Return each line of the listing that follows in which the string "translate" can be found.

··· Records for the exercise

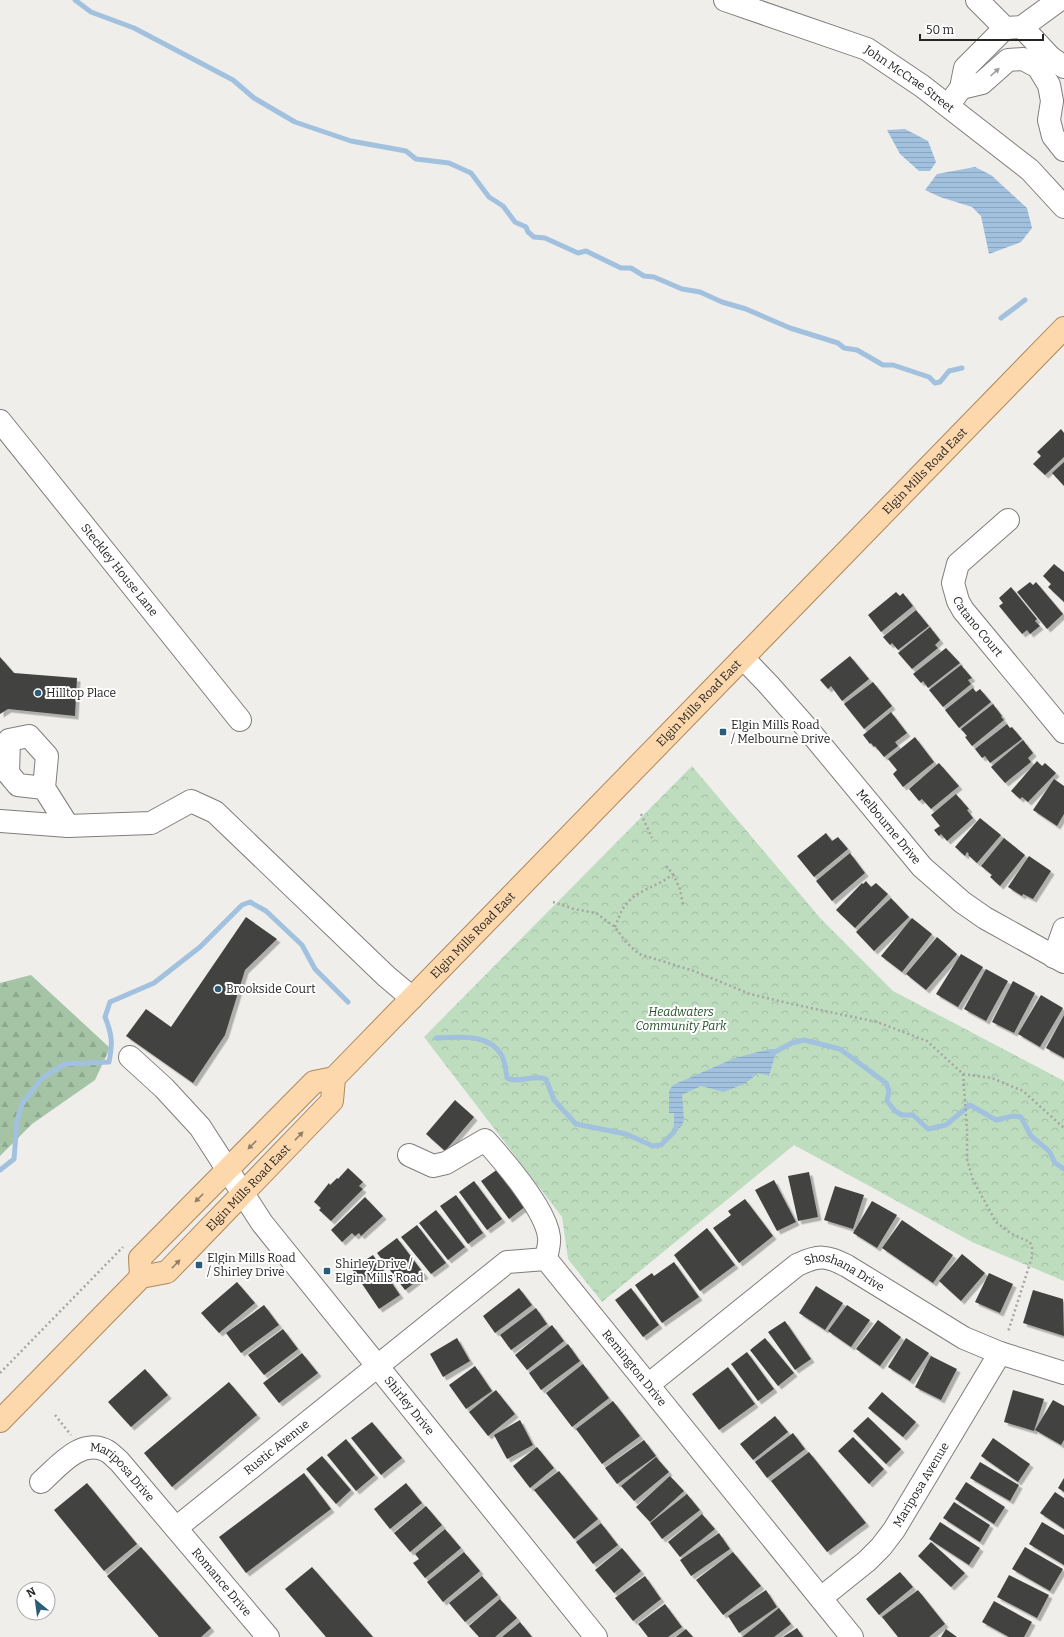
<svg xmlns="http://www.w3.org/2000/svg" width="1064" height="1637" viewBox="0 0 1064 1637" font-family="Bitter,serif">
  <style>
    .forest { fill: url(#forest-firs) }
    .park { fill: url(#park-crowns) }
    .water { fill: url(#water-rules) }
    .lines { fill: none; stroke-linecap: round; stroke-linejoin: round }
    .stream { stroke: #a1c1de; stroke-width: 5 }
    .building { fill: #434340; filter: url(#shadow) }
    .minor-casing { stroke: #7f7e7c; stroke-width: 24 }
    .major-casing { stroke: #b0885a; stroke-width: 24 }
    .path { stroke: #a5a5a2; stroke-width: 2.5; stroke-dasharray: 2 3; stroke-linecap: butt }
    .minor { stroke: #fff; stroke-width: 22 }
    .major { stroke: #fdd8ad; stroke-width: 22 }
    .oneway { fill: #9d9d9c }
    .oneway2 { fill: #917e68 }
    .poi-dot { fill: #2a5d7a; stroke: #fff; stroke-width: 1.5 }
    .labels { text-anchor: middle; dominant-baseline: central; stroke-width: 4; stroke-linejoin: round; paint-order: stroke }
    .street-label { font-size: 12px; fill: #252524; stroke: #fff }
    .poi-label { font-size: 12px; fill: #252524; stroke: #fff; text-anchor: start }
    .park-label { font-size: 12px; font-style: italic; fill: #235028; stroke: #fff }
  </style>
  <defs>
    <pattern id="forest-firs" width="22" height="20" patternUnits="userSpaceOnUse"><rect width="22" height="20" fill="#a5c4a6"/><path d="M5 1l3.5 6h-7zM16 11l3.5 6h-7z" fill="#8ea88f"/></pattern>
    <pattern id="park-crowns" width="20" height="18" patternUnits="userSpaceOnUse"><rect width="20" height="18" fill="#beddbf"/><path d="M2 6a3 3 0 1 1 6 0M12 15a3 3 0 1 1 6 0" fill="none" stroke="#a3bea4"/></pattern>
    <pattern id="water-rules" width="6" height="5" patternUnits="userSpaceOnUse"><rect width="6" height="5" fill="#a1c1de"/><path d="M0 2.5h6" fill="none" stroke="#8aa6be"/></pattern>
    <filter id="shadow"><feDropShadow dx="3.5" dy="3.5" stdDeviation="0" flood-color="#0004"/></filter>
  </defs>
  <rect width="100%" height="100%" fill="#efeeeb"/>
  <!-- forest -->
  <path class="forest" d="M31,975L110,1048L95,1080L32,1124L0,1156V983Z"/>
  <!-- park -->
  <path class="park" d="M692,766L821,919L893,991L1064,1081V1281L972,1242L794,1145L602,1302L568,1259L562,1217L424,1037Z"/>
  <!-- water -->
  <path class="water" d="M905,129L928,141L936,162L930,171H919L900,154L887,130Z
    M975,167L991,175L1027,208L1032,228L1021,242L989,254L981,216L972,207L940,197L925,190L937,174Z
    M770,1049H775L776,1052L769,1076L758,1073L746,1083L724,1092L701,1086L682,1095L684,1119L682,1126L674,1132V1113H669V1091L673,1085L735,1058Z"/>
  <g class="lines">
    <!-- stream -->
    <path class="stream" d="M75,0L91,12L134,28L233,80L254,98L295,122L351,141L406,151L416,159L449,163L471,173L489,197L503,206L515,222L526,227L528,232L534,237L545,238L578,253L586,251L621,268H631L644,276L654,277L682,289L700,292L722,302L746,309L790,328L838,343L844,348L857,350L883,365H893L929,377L935,383L940,382L949,371L962,368
      M1001,318L1025,300
      M436,1038C458,1037 490,1033 502,1056C505,1062 506,1071 507,1078C519,1084 533,1074 546,1079L554,1100L576,1124L626,1134L653,1146L661,1145L674,1132L677,1125
      M771,1054L792,1043L804,1040L840,1049L886,1083L889,1091L887,1101L895,1111L902,1115H913L928,1129L946,1125L970,1105L996,1120L1013,1116L1021,1117L1031,1136L1049,1151L1055,1163L1064,1169
      M0,1170L14,1159L17,1121L22,1104L42,1078L65,1064L109,1062C113,1044 112,1034 105,1017L110,1002L154,983L200,947L242,905L250,902L266,911L302,945L315,969L348,1002"/>
  </g>
  <!-- building -->
  <path class="building" d="M1061,429L1064,433V457L1045,475L1033,464L1041,456L1037,452Z
    M1064,462V486L1052,473Z
    M1054,564L1064,572V602L1048,587L1051,584L1043,576Z
    M1030,582L1033,585L1036,582L1063,614L1047,629L1017,592Z
    M1011,587L1037,619L1035,621L1040,626L1030,634L1027,630L1022,634L999,606L1003,603L999,598Z
    M896,592L900,596L903,593L913,606L881,632L868,615Z
    M916,610L929,626L898,650L892,643L890,645L883,637Z
    M930,627L940,640L935,645L938,648L912,669L898,653Z
    M946,648L960,663L928,688L923,681L921,683L913,674Z
    M850,656L869,679L842,701L831,686L828,689L820,680Z
    M0,657L14,673L77,678L75,716L8,709L0,714Z
    M961,665L972,678L968,680L971,684L943,707L929,690Z
    M873,682L892,706L864,729L844,704Z
    M973,688L976,692L980,689L991,702L959,728L945,710Z
    M993,704L1002,716L1001,717L1004,720L972,746L965,737L967,736L961,729Z
    M891,712L907,733L895,742L898,746L884,757L875,746L874,747L871,743L870,744L863,735Z
    M1007,724L1010,728L1012,727L1022,739L990,763L985,756L982,758L975,749Z
    M915,737L934,762L903,787L893,774L897,770L888,759Z
    M1023,740L1033,753L1028,758L1031,762L1005,783L991,767Z
    M1037,761L1042,766L1045,763L1056,773L1028,802L1022,797L1020,799L1011,791Z
    M939,763L959,786L931,809L922,799L919,801L909,789Z
    M1054,779L1064,786V814L1057,826L1033,810Z
    M956,794L969,809L967,810L973,818L947,841L941,834L939,836L934,830L940,826L931,815Z
    M980,818L1001,835L977,863L968,855L969,854L967,852L965,856L955,847Z
    M826,833L832,841L838,837L848,849L814,877L797,856Z
    M1004,838L1025,855L1000,886L990,877L992,875L981,866Z
    M850,853L865,873L832,901L816,881Z
    M1029,856L1051,871L1033,899L1023,894L1022,896L1008,887Z
    M866,881L871,887L876,883L888,894L855,928L836,910L862,883L863,884Z
    M891,898L909,917L874,951L856,932Z
    M246,917L277,939L245,970L225,1035L193,1083L126,1036L146,1009L171,1027Z
    M912,918L932,934L902,972L881,956Z
    M937,937L957,954L926,990L906,974Z
    M961,954L983,967L958,1007L936,994Z
    M986,969L1008,981L986,1021L964,1009Z
    M1013,981L1035,993L1014,1033L992,1022Z
    M1041,995L1063,1008L1040,1047L1018,1034Z
    M1064,1015V1058L1046,1048Z
    M455,1100L474,1117L445,1151L426,1134Z
    M348,1168L363,1182L359,1186L363,1189L331,1221L319,1210L321,1208L314,1202L329,1183L330,1185L337,1178L338,1179Z
    M498,1169L526,1206L509,1219L481,1181Z
    M809,1172L818,1217L798,1221L788,1176Z
    M774,1180L796,1222L777,1231L755,1190Z
    M474,1181L502,1219L487,1230L459,1192Z
    M835,1186L864,1195L853,1229L824,1220Z
    M456,1195L483,1233L468,1244L440,1206Z
    M365,1197L383,1216L361,1236L359,1233L355,1236L352,1233L342,1242L331,1230Z
    M745,1199L773,1236L739,1263L713,1228L731,1215L728,1211Z
    M872,1201L897,1215L877,1248L853,1233Z
    M436,1210L465,1247L448,1260L419,1223Z
    M902,1220L953,1255L933,1283L882,1248Z
    M417,1225L446,1263L431,1274L401,1237Z
    M707,1228L735,1265L700,1291L674,1255Z
    M397,1238L425,1275L405,1290L377,1253Z
    M962,1254L985,1273L961,1301L939,1281Z
    M373,1255L400,1295L379,1309L352,1269Z
    M674,1262L699,1297L662,1323L635,1285L652,1273L654,1276Z
    M989,1273L1013,1284L1000,1313L975,1302Z
    M237,1282L255,1303L219,1333L201,1313Z
    M816,1286L843,1303L825,1330L799,1313Z
    M519,1288L532,1305L495,1333L483,1316Z
    M631,1288L659,1325L643,1337L615,1300Z
    M1033,1290L1063,1299L1064,1336L1023,1323Z
    M264,1305L279,1325L241,1353L226,1333Z
    M847,1305L870,1320L851,1347L828,1331Z
    M536,1308L547,1324L511,1350L500,1335Z
    M878,1320L901,1337L880,1366L856,1349Z
    M785,1321L811,1359L795,1370L768,1332Z
    M552,1325L564,1341L527,1370L515,1355Z
    M283,1329L298,1349L264,1375L248,1355Z
    M457,1338L470,1361L443,1377L430,1354Z
    M765,1338L794,1373L778,1386L750,1350Z
    M906,1338L929,1353L910,1381L888,1367Z
    M568,1344L580,1361L541,1390L529,1373Z
    M747,1352L774,1389L758,1401L731,1364Z
    M302,1353L318,1373L279,1403L263,1383Z
    M931,1356L957,1369L941,1400L915,1387Z
    M583,1364L609,1398L572,1427L546,1393Z
    M475,1366L492,1391L466,1409L449,1385Z
    M728,1367L755,1404L719,1430L692,1394Z
    M145,1369L168,1395L131,1427L108,1402Z
    M229,1382L257,1415L172,1487L144,1453Z
    M496,1390L515,1414L488,1436L469,1412Z
    M1013,1390L1044,1399L1034,1431L1004,1422Z
    M882,1392L916,1422L903,1437L868,1408Z
    M1053,1400L1064,1406V1440L1061,1445L1035,1430Z
    M613,1401L640,1436L602,1464L576,1429Z
    M775,1416L788,1432L753,1460L740,1444Z
    M868,1417L901,1449L886,1464L853,1431Z
    M520,1420L533,1445L507,1459L494,1435Z
    M372,1422L402,1458L381,1475L351,1438Z
    M793,1433L805,1449L767,1478L755,1462Z
    M853,1437L884,1469L869,1484L838,1451Z
    M993,1438L1030,1464L1018,1482L981,1456Z
    M346,1439L375,1475L356,1491L327,1455Z
    M644,1440L656,1456L617,1484L605,1468Z
    M537,1447L554,1468L530,1488L513,1466Z
    M809,1452L866,1523L827,1552L771,1481Z
    M322,1456L351,1490L336,1504L306,1469Z
    M656,1457L669,1472L634,1501L621,1486Z
    M980,1462L1019,1485L1010,1501L970,1478Z
    M559,1471L598,1519L574,1539L534,1490Z
    M304,1473L331,1509L246,1573L219,1537Z
    M670,1476L684,1491L650,1522L636,1507Z
    M1064,1478V1492L1058,1488Z
    M966,1482L1005,1507L994,1524L955,1499Z
    M87,1483L137,1544L104,1571L54,1510Z
    M406,1483L422,1503L390,1529L374,1509Z
    M1055,1492L1064,1498V1529L1040,1513Z
    M687,1494L700,1510L662,1539L650,1523Z
    M954,1502L990,1525L980,1542L943,1518Z
    M426,1506L442,1525L410,1552L394,1533Z
    M702,1514L715,1529L680,1557L668,1542Z
    M940,1522L980,1548L969,1565L929,1539Z
    M1042,1522L1064,1535V1565L1029,1544Z
    M601,1523L618,1545L593,1564L576,1542Z
    M445,1529L461,1548L425,1578L413,1563L419,1559L415,1554Z
    M719,1533L730,1549L691,1576L680,1560Z
    M931,1542L965,1573L951,1587L918,1556Z
    M141,1547L211,1628L201,1637H159L107,1576Z
    M1025,1547L1063,1569L1050,1591L1012,1569Z
    M622,1548L641,1571L614,1593L595,1570Z
    M464,1552L480,1571L443,1602L427,1582Z
    M733,1552L761,1586L723,1615L696,1580Z
    M312,1567L373,1637H326L285,1589Z
    M900,1572L913,1587L879,1615L866,1599Z
    M1009,1575L1049,1595L1037,1618L997,1597Z
    M482,1576L498,1595L465,1622L449,1603Z
    M645,1576L661,1599L633,1621L615,1598Z
    M766,1590L777,1607L739,1633L728,1616Z
    M918,1590L945,1624L929,1637H898L882,1617Z
    M500,1599L517,1618L495,1637H479L469,1626Z
    M994,1601L1032,1622L1024,1637H1009L982,1622Z
    M665,1604L682,1627L668,1637H648L638,1624Z
    M779,1608L791,1624L774,1637H742Z
    M520,1622L532,1637H502Z
    M797,1628L803,1637H783Z
    M686,1629L693,1637H676Z
    M946,1629L957,1637H941Z"/>
  <g class="lines">
    <!-- minor casing -->
    <g class="minor-casing">
      <g id="minor">
        <path id="s1" d="M725,0L867,49L922,86L1030,170L1064,207"/>
        <path d="M977,0L1005,28L1022,27L1059,0"/>
        <path d="M1022,27L1050,57L1064,67"/>
        <path d="M961,88L982,83L1008,60L1023,59L1038,67L1049,85L1052,101L1049,120L1053,136L1064,150"/>
        <path d="M953,99L961,88L965,68L1005,28"/>
        <path id="s2" d="M0,421L240,720"/>
        <path id="s3" d="M1008,520L958,564L953,583L958,601L963,610L1064,732"/>
        <path id="s4" d="M743,658L768,684L806,727L922,867L962,902L985,918L1064,962"/>
        <path d="M44,788L18,785L8,773L9,740L29,736L47,756L44,788L68,826"/>
        <path d="M0,821L68,826L151,823L191,801L215,812L386,976L412,998"/>
        <path d="M1054,957L1064,929"/>
        <path id="s5" d="M130,1057L164,1088L200,1127L262,1223L596,1637"/>
        <path d="M409,1155L433,1166L446,1163L485,1140C504,1161 546,1210 549,1237C550,1244 547,1252 546,1259"/>
        <path id="s6" d="M648,1385L797,1265C818,1255 827,1255 847,1266L964,1338L1000,1353L1064,1373"/>
        <path id="s7" d="M41,1482C58,1467 81,1437 107,1451C111,1453 115,1458 119,1461L268,1637"/>
        <path id="s8" d="M176,1528L507,1262L546,1259L852,1637"/>
        <path id="s9" d="M821,1598L867,1561L881,1547L894,1530L1000,1353"/>
      </g>
    </g>
    <!-- major casing -->
    <g class="major-casing">
      <g id="major">
        <path id="s10" d="M141,1277L140,1258L314,1082L334,1078L1064,328"/>
        <path id="s11" d="M0,1421L141,1277L167,1272L332,1101L334,1078"/>
      </g>
    </g>
    <!-- path -->
    <path class="path" d="M641,814L652,838
      M673,874L680,889L683,905
      M553,902L574,909L596,913L615,927L625,941L639,954L694,971L750,994L792,1004L877,1022L927,1041L963,1074L992,1078L1023,1091L1064,1128
      M615,927C618,920 620,913 624,907C635,890 658,887 673,874L665,865
      M963,1074L967,1129V1159L973,1180L996,1222L1010,1233L1030,1242L1032,1248V1257L1008,1332
      M0,1373L123,1247
      M55,1415L71,1435"/>
    <!-- minor -->
    <use href="#minor" class="minor"/>
    <!-- major -->
    <use href="#major" class="major"/>
  </g>
  <!-- one-way arrows -->
  <defs><path id="oneway-solid" d="M-6-.8H1V-3.2L6.5 0L1 3.2V.8H-6Z"/></defs>
  <use class="oneway" href="#oneway-solid" transform="translate(995 72) rotate(-42)"/>
  <g class="oneway2">
    <use href="#oneway-solid" transform="translate(299 1136) rotate(-46)"/>
    <use href="#oneway-solid" transform="translate(252 1145) rotate(135)"/>
    <use href="#oneway-solid" transform="translate(199 1198) rotate(135)"/>
    <use href="#oneway-solid" transform="translate(176 1264) rotate(-46)"/>
  </g>
  <!-- markers -->
  <g class="poi-dot">
    <circle cx="38" cy="693" r="4"/>
    <rect x="719" y="728" width="8" height="8" rx="2"/>
    <circle cx="218" cy="989" r="4"/>
    <rect x="195" y="1261" width="8" height="8" rx="2"/>
    <rect x="323" y="1267" width="8" height="8" rx="2"/>
  </g>
  <g class="labels">
    <!-- street labels -->
    <g class="street-label">
      <text stroke="none"><textPath href="#s1" startOffset="202">John McCrae Street</textPath></text>
      <text stroke="none"><textPath href="#s10" startOffset="1134">Elgin Mills Road East</textPath></text>
      <text stroke="none"><textPath href="#s2" startOffset="191">Steckley House Lane</textPath></text>
      <text stroke="none"><textPath href="#s3" startOffset="137">Catano Court</textPath></text>
      <text stroke="none"><textPath href="#s10" startOffset="810">Elgin Mills Road East</textPath></text>
      <text stroke="none"><textPath href="#s4" startOffset="223">Melbourne Drive</textPath></text>
      <text stroke="none"><textPath href="#s10" startOffset="486">Elgin Mills Road East</textPath></text>
      <text stroke="none"><textPath href="#s11" startOffset="345">Elgin Mills Road East</textPath></text>
      <text stroke="none"><textPath href="#s6" startOffset="243">Shoshana Drive</textPath></text>
      <text stroke="none"><textPath href="#s8" startOffset="604">Remington Drive</textPath></text>
      <text stroke="none"><textPath href="#s5" startOffset="448">Shirley Drive</textPath></text>
      <text stroke="none"><textPath href="#s8" startOffset="129">Rustic Avenue</textPath></text>
      <text stroke="none"><textPath href="#s7" startOffset="103">Mariposa Drive</textPath></text>
      <text stroke="none"><textPath href="#s9" startOffset="153">Mariposa Avenue</textPath></text>
      <text stroke="none"><textPath href="#s7" startOffset="253">Romance Drive</textPath></text>
    </g>
    <!-- poi labels -->
    <g class="poi-label">
      <text x="46" y="693">Hilltop Place</text>
      <text x="731" y="725">Elgin Mills Road<tspan x="731" dy="14">/ Melbourne Drive</tspan></text>
      <text x="226" y="989">Brookside Court</text>
      <text x="207" y="1258">Elgin Mills Road<tspan x="207" dy="14">/ Shirley Drive</tspan></text>
      <text x="335" y="1264">Shirley Drive /<tspan x="335" dy="14">Elgin Mills Road</tspan></text>
    </g>
    <!-- park labels -->
    <g class="park-label">
      <text x="681" y="1012">Headwaters<tspan x="681" dy="14">Community Park</tspan></text>
    </g>
  </g>
  <!-- north arrow -->
  <g transform="translate(36 1601) rotate(331)"><circle r="19" fill="#ffffff" stroke="#a8a8a7"/>
  <path d="M0-3L7 15L0 10L-7 15Z" fill="#2a5d7a"/>
  <text y="-6" font-size="11" font-weight="bold" text-anchor="middle" fill="#252524">N</text>
  </g>
  <!-- scale -->
  <path d="M920 34v6h123v-6" fill="none" stroke="#252524" stroke-width="2"/>
  <text x="926" y="34" font-size="12" fill="#252524" stroke="#ffffff" stroke-width="3" paint-order="stroke">50 m</text>
</svg>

······

Solution below
  <use class="oneway" href="#oneway-solid" transform="translate(995 72) rotate(-42)"/>
    <use href="#oneway-solid" transform="translate(299 1136) rotate(-46)"/>
    <use href="#oneway-solid" transform="translate(252 1145) rotate(135)"/>
    <use href="#oneway-solid" transform="translate(199 1198) rotate(135)"/>
    <use href="#oneway-solid" transform="translate(176 1264) rotate(-46)"/>
  <g transform="translate(36 1601) rotate(331)"><circle r="19" fill="#ffffff" stroke="#a8a8a7"/>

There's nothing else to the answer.